I didn't understand what I did wrong, what made her want to leave me, leave the school and not return. It made me want to die. I don't think I could handle this type of pain. I hated this. I just laid there crying in her bed for an hour and half, hoping she would just come back. When I had stopped crying, I got out of bed and started to write my thoughts about last night and soon turned it into a song. I used Hope's guitar, and by the time I was finished, it was 4 in the afternoon.
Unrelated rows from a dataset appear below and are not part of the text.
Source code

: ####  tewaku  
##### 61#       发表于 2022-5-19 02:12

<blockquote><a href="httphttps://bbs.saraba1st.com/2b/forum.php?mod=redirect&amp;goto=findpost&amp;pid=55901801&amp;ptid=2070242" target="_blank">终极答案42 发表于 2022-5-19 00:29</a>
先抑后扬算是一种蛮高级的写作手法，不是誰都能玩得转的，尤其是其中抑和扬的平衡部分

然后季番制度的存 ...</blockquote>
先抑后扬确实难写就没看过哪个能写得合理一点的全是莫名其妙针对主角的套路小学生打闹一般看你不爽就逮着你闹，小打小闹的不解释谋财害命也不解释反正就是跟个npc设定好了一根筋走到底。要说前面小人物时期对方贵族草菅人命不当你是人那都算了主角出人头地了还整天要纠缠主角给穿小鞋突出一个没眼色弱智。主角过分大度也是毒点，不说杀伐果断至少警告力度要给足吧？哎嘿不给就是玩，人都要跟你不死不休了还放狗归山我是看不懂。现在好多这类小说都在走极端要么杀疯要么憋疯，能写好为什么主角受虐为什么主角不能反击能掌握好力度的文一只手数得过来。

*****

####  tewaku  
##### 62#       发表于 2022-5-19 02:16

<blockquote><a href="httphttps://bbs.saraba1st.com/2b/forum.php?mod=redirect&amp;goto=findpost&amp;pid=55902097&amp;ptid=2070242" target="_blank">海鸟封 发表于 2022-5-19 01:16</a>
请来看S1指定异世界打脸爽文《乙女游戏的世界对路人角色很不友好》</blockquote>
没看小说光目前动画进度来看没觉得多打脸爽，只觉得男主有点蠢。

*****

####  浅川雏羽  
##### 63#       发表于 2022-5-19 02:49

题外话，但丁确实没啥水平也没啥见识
I practiced it and wrote down the notes and music. After doing that, I felt like I haven't really spoke to anyone, I haven't even been online. So, I know my fans at this school and outside of school will be waiting to see when I'll be online again. Since the breakup, I just shut off from everything. I decided to go on a live on my Instagram.

Immediately, the views started flowing in, it stared at 100, moving to a thousand, then finally landing somewhere between 50k - 100,000k. I blushed a little when I saw Hope's family members joining. "Hey guys, I just wanted to come on here and let you know that I am alive, barely but I am, I've just been going through a really bad breakup right now" I smiled at little for the first time in forever.